Dataset entries: Begin

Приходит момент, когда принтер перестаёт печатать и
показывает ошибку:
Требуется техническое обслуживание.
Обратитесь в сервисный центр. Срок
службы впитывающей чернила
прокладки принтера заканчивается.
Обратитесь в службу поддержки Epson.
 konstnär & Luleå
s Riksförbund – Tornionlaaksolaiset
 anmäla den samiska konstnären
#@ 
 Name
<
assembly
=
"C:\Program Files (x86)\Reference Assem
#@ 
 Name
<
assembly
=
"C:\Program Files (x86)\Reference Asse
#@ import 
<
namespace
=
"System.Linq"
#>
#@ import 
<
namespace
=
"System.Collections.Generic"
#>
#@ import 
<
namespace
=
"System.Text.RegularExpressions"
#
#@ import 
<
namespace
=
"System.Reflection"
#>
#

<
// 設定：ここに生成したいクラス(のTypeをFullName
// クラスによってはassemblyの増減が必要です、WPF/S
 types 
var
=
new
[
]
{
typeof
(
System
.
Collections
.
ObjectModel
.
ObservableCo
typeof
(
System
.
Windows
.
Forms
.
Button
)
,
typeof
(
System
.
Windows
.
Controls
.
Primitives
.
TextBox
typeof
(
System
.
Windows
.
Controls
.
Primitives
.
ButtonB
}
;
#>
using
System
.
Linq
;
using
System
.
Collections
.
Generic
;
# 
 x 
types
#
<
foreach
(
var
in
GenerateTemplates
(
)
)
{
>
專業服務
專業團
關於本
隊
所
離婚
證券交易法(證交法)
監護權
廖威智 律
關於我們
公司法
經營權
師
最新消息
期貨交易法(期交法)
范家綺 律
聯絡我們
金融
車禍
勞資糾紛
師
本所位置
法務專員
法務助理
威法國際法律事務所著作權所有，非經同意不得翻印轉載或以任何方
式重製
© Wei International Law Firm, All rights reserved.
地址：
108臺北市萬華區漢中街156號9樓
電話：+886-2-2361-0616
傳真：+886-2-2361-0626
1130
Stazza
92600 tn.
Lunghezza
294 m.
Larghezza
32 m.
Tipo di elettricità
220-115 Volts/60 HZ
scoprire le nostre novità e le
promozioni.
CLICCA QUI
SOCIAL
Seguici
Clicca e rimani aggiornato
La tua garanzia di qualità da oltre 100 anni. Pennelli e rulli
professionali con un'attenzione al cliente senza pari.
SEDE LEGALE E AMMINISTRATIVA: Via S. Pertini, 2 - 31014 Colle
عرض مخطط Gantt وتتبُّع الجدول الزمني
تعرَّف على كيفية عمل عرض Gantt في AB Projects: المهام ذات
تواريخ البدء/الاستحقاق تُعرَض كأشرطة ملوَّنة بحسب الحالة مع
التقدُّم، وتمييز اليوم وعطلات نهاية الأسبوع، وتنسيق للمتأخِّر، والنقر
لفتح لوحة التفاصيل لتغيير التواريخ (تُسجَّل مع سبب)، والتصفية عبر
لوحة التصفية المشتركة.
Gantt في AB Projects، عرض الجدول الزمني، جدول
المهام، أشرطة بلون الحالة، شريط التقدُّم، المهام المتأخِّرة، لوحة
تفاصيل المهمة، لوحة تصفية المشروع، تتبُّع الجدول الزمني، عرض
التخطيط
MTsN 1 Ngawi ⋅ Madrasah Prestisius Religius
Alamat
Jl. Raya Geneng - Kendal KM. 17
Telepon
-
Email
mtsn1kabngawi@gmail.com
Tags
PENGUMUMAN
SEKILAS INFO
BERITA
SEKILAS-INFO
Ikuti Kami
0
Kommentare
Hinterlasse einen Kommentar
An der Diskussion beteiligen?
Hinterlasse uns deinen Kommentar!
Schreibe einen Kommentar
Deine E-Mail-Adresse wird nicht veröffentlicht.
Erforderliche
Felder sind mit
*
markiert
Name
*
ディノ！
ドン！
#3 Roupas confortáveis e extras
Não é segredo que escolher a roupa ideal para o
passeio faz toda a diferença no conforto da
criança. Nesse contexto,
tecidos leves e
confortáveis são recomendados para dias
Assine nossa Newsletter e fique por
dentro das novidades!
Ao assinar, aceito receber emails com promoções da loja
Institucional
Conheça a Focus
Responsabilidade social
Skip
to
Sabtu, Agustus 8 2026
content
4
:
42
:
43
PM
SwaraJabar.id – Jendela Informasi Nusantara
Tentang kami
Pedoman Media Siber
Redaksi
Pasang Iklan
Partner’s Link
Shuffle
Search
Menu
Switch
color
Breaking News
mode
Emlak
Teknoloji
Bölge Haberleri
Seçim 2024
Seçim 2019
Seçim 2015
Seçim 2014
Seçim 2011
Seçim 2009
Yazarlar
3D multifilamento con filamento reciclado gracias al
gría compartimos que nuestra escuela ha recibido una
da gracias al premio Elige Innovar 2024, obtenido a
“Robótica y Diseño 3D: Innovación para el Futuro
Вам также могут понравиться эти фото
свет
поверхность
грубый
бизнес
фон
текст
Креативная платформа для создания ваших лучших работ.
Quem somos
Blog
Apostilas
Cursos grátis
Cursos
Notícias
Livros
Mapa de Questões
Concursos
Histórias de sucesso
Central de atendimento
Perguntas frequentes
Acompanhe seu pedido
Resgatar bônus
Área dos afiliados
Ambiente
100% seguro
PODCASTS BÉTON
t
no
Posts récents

Dataset entries: End

* Task brief
State how many lines in the entries contain the string "confortáveis", counting only matches with the same case. Give the number alone.

* Your solution
2